That dreaded, fifth season of the year is soon to be upon us: Tax Season. Many Americans are turning their attention to tax returns and as they file, most people wonder “could I get audited this year?” The statistical chances of a tax return getting flagged for an audit are very small, but it still weighs on one’s mind. So, let’s take a look at the filing and audit process a little closer:
There are two ways to file your tax return. First option: you can print and file a copy of your return and sign it. This requires what the IRS calls a “wet signature,” meaning that your original signature is on the return. Alternatively, you can file your return electronically and send it straight to the IRS. This requires a personal identification number, provided through your tax preparer or tax preparation software.
When you file a return physically, it goes to an IRS service center. There are ten of these centers across the country; in California, the tax returns generally go to the service center in Fresno. The IRS service center is a warehouse about 10 acres large. It has all kinds of offices in it; it is well-secured and surrounded by barbed wire. To enter, employees must use key cards. It is a place that stores a huge number of physical tax returns. The center looks like a Costco warehouse with floor to ceiling tax returns. The service centers actually only hold about six months’ worth of returns and after a certain time, they get packed up and shipped off to a larger document service center in Iron Mountain, Colorado. While the tax returns are in their original service centers, various IRS personnel take them off the shelves, look at them, type in relevant data, and return them to the shelves.
When the return is electronically filed, all your relevant tax data goes straight into the IRS computers.
The IRS computers, however, are somewhat outdated, hailing from about the 1980s. They don’t have the capacity, for instance, to recognize or distinguish text in upper and lower cases and therefore only use upper case letters. Furthermore, the computers use bizarre strings of numbers and three digit transaction codes that tie to a larger computer system. However, e-filing is more accurate than paper filing: the IRS reports a 21 percent error rate in entering paper returns to its computer system, compared with an error rate of 0.5 percent for electronically-filed returns.

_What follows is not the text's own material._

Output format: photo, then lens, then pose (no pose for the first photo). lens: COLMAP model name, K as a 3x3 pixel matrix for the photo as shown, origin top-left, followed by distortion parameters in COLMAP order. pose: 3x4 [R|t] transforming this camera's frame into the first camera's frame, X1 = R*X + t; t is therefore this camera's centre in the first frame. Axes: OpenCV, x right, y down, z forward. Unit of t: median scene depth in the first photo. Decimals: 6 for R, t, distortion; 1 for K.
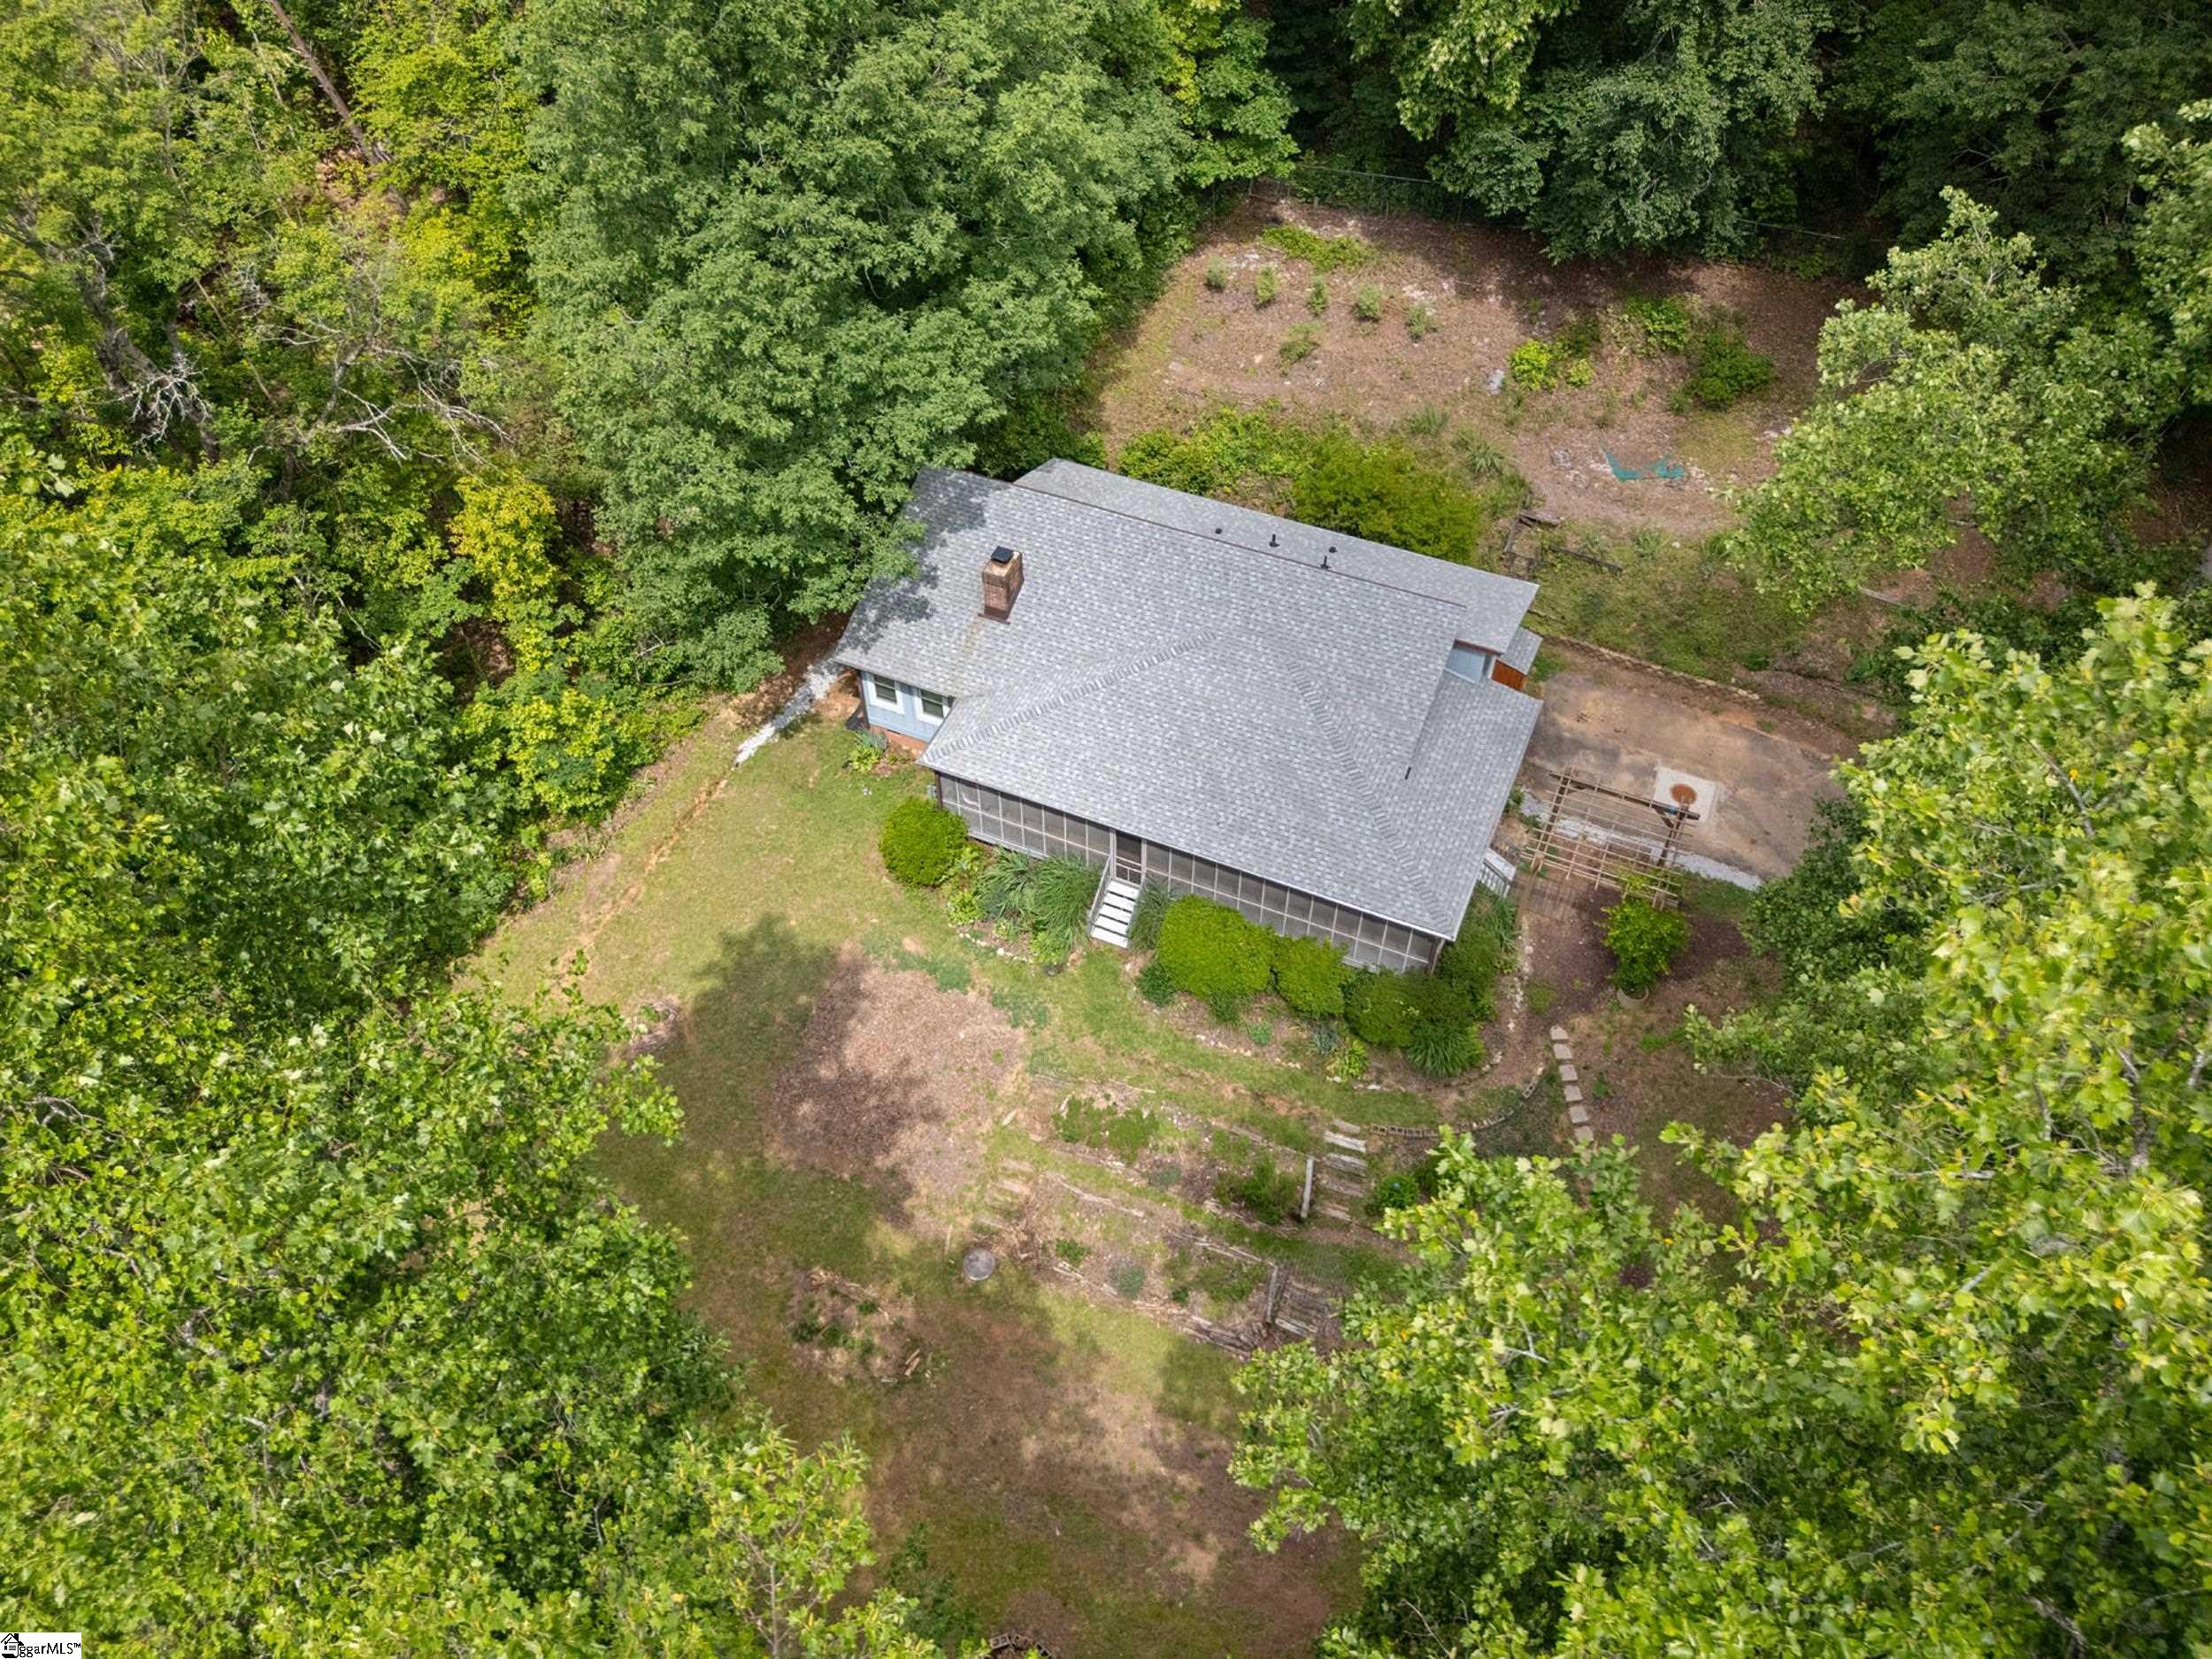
lens RADIAL K [[1643.3, 0, 1111.4], [0, 1643.3, 827.3], [0, 0, 1]] dist [0.073485, -0.073082]
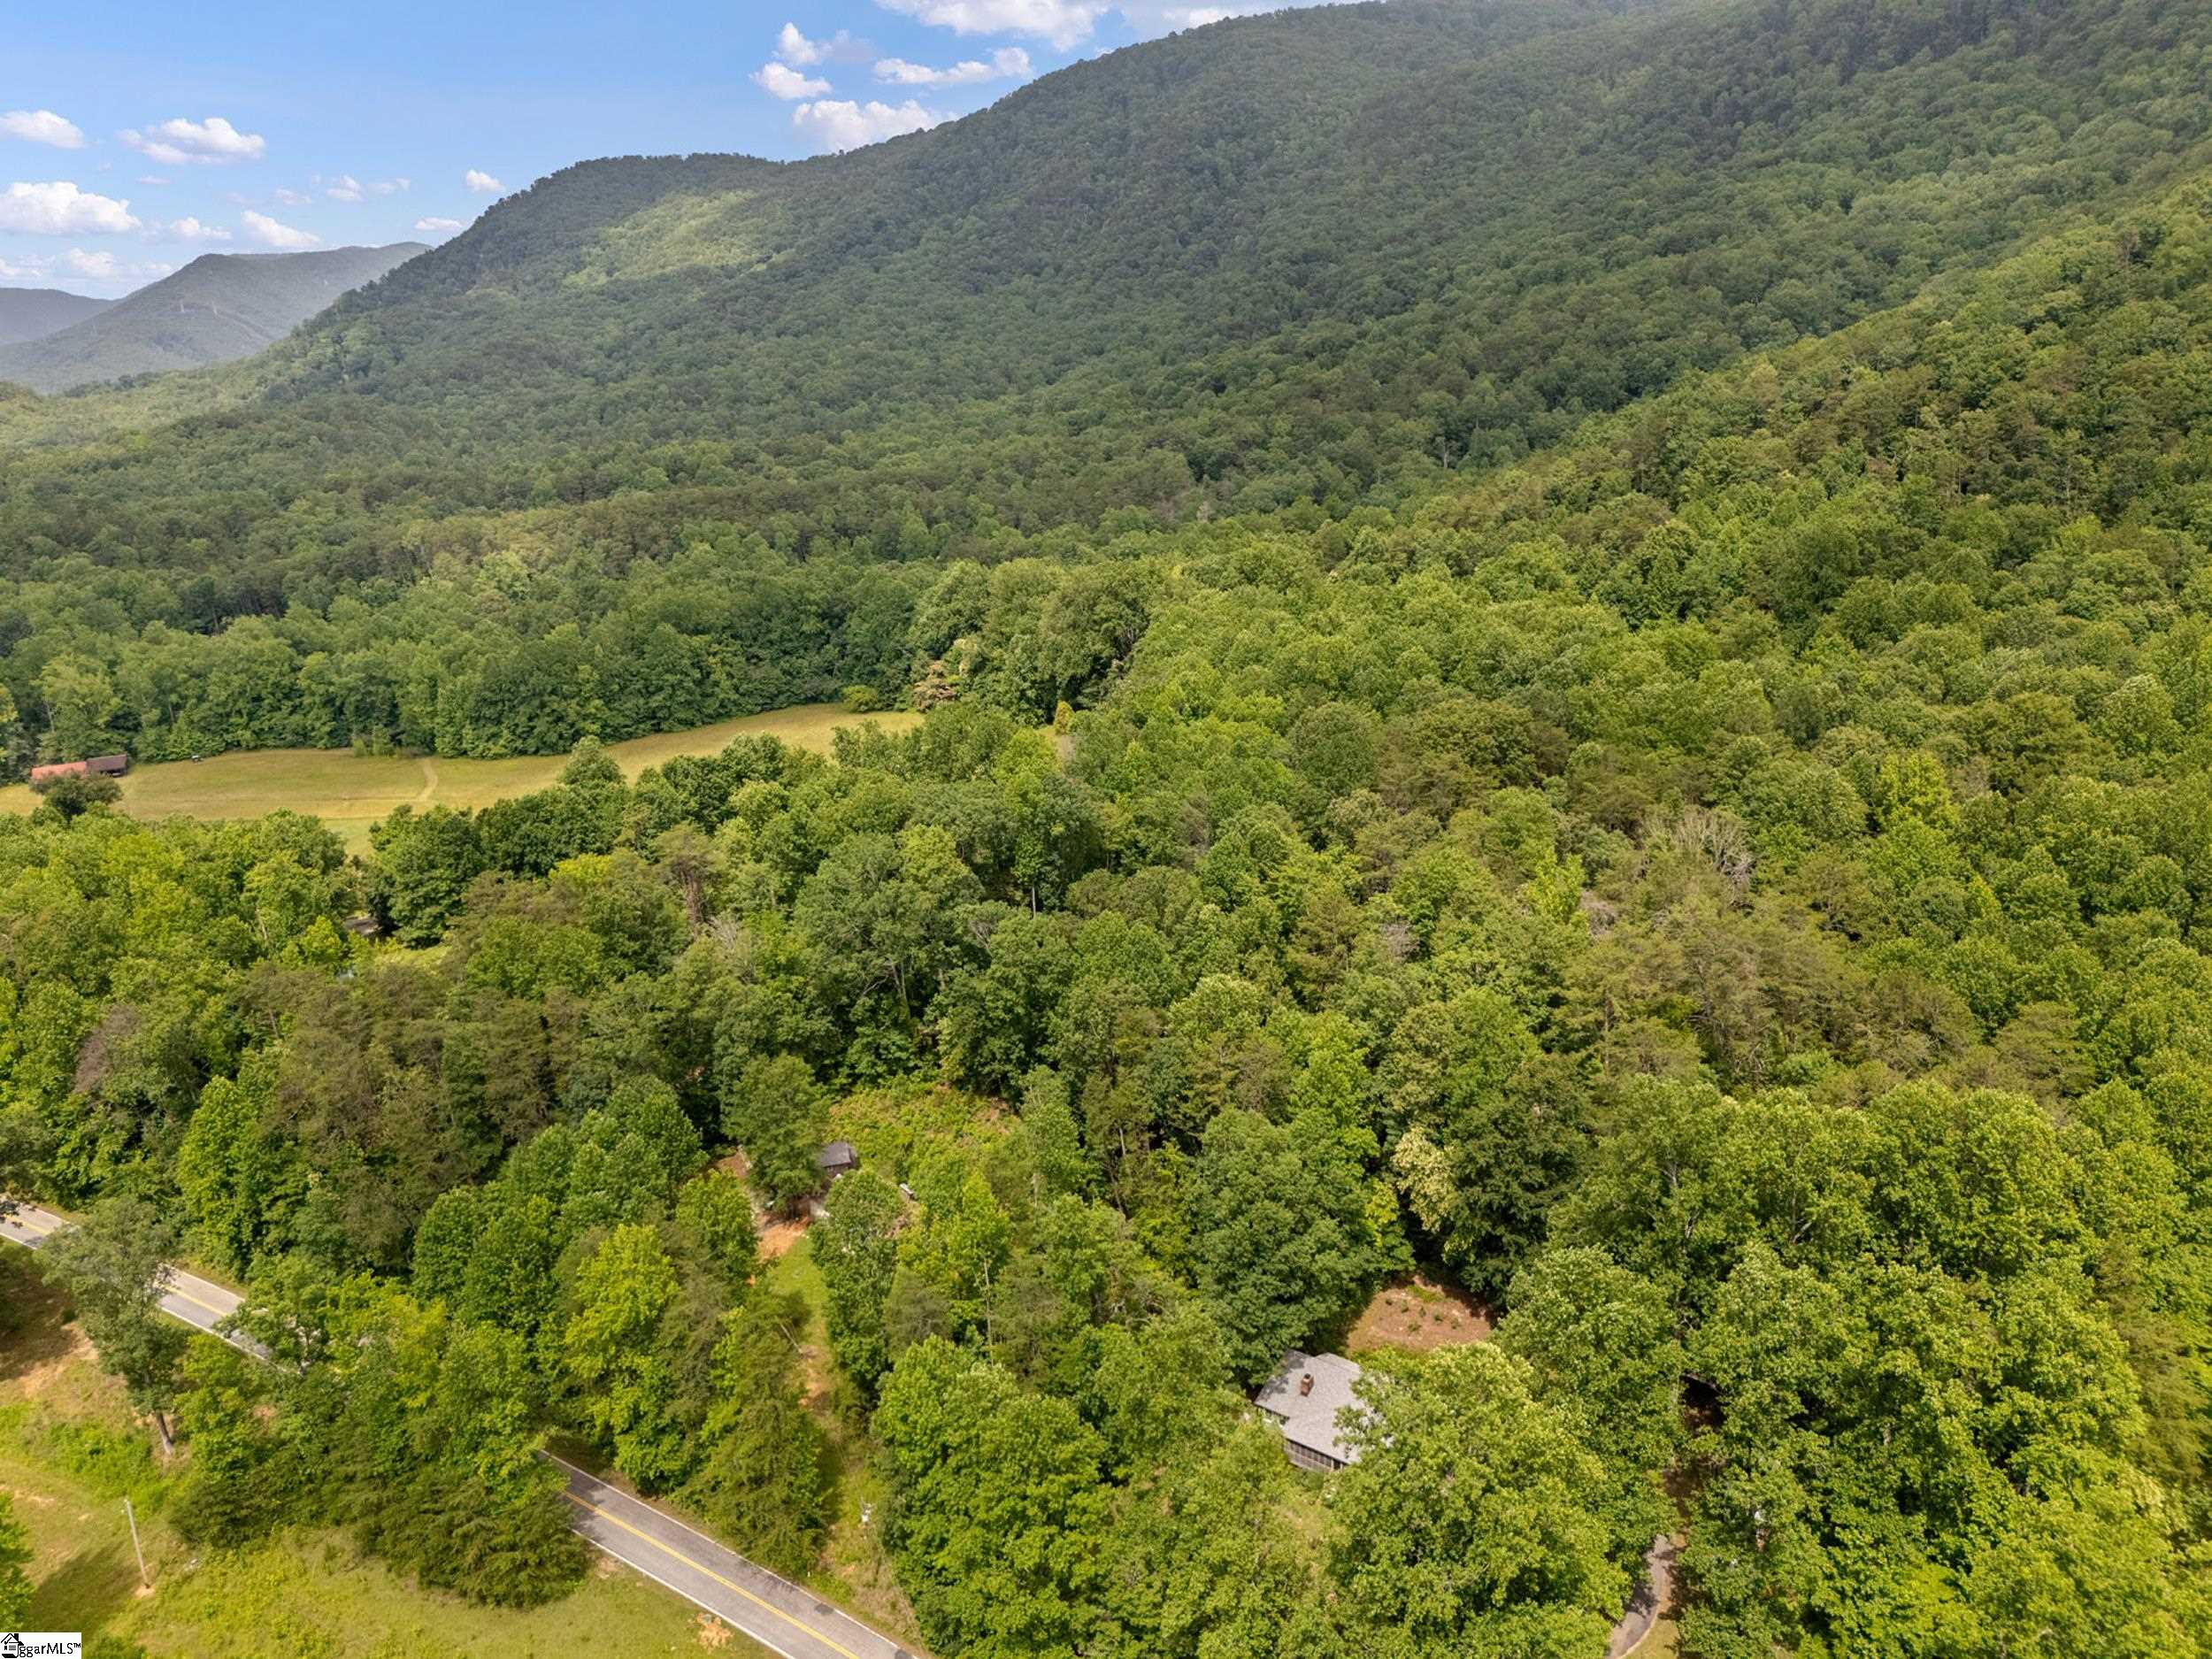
lens RADIAL K [[1643.3, 0, 1111.4], [0, 1643.3, 827.3], [0, 0, 1]] dist [0.073485, -0.073082]
pose [[0.974957, 0.041178, -0.218547, 0.238611], [-0.150775, 0.844767, -0.513454, 0.693428], [0.163478, 0.533547, 0.829821, -2.510174]]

Overall, the IRS uses a very antiquated system compared to the technology used in the private sector today. However, it is a powerful system because of the immense amount of tax returns registered on it which allows employees to cross reference documents and see patterns. This is a common step at which the IRS decides whether to audit a taxpayer.
There are a variety of reasons and ways the IRS can select a taxpayer for audit. If some enemy chose to turn you into the IRS by reporting you, the IRS may or may not audit you. IRS agents sometimes open audits because they become suspicious and question whether a taxpayer should be audited (for example, seeing a flashy car). This agent is able to then look into a taxpayer’s affairs through the agency’s computers and databases to determine whether further examination is warranted. Or you might be audited because you were chosen entirely at random by the National Research Program, which set a baseline for what an average taxpayer does. Unfortunately, this audit process is very unpleasant because it lasts about four to five days and you must turn in every scrap of paper that records a financial dealing.
Finally, the most common reason to be audited is that the IRS computers recognized some sort of factor in a return. For example, if computers determine that a deduction is too high or there are suspicious links between deductions, the IRS will investigate further. The IRS has many programs and methods for auditing, but a taxpayer will rarely find out that he or she has been audited for one of these reasons. Although it is sometimes obvious why the IRS is conducting an audit, it is more often kept secret and not announced.
I’ve often asked revenue agents why a particular taxpayer has been chosen. “Honestly, I can’t tell you, because I don’t know myself,” is the usual answer. On the other hand, patterns sometimes show themselves: all the clients of a particular accountant may get audited for a specific year if the computers see similar implausible deductions among his tax returns. Generally, the criteria that trigger an audit are closely-held secrets, known only to a few persons in the IRS, and certainly not to auditors themselves.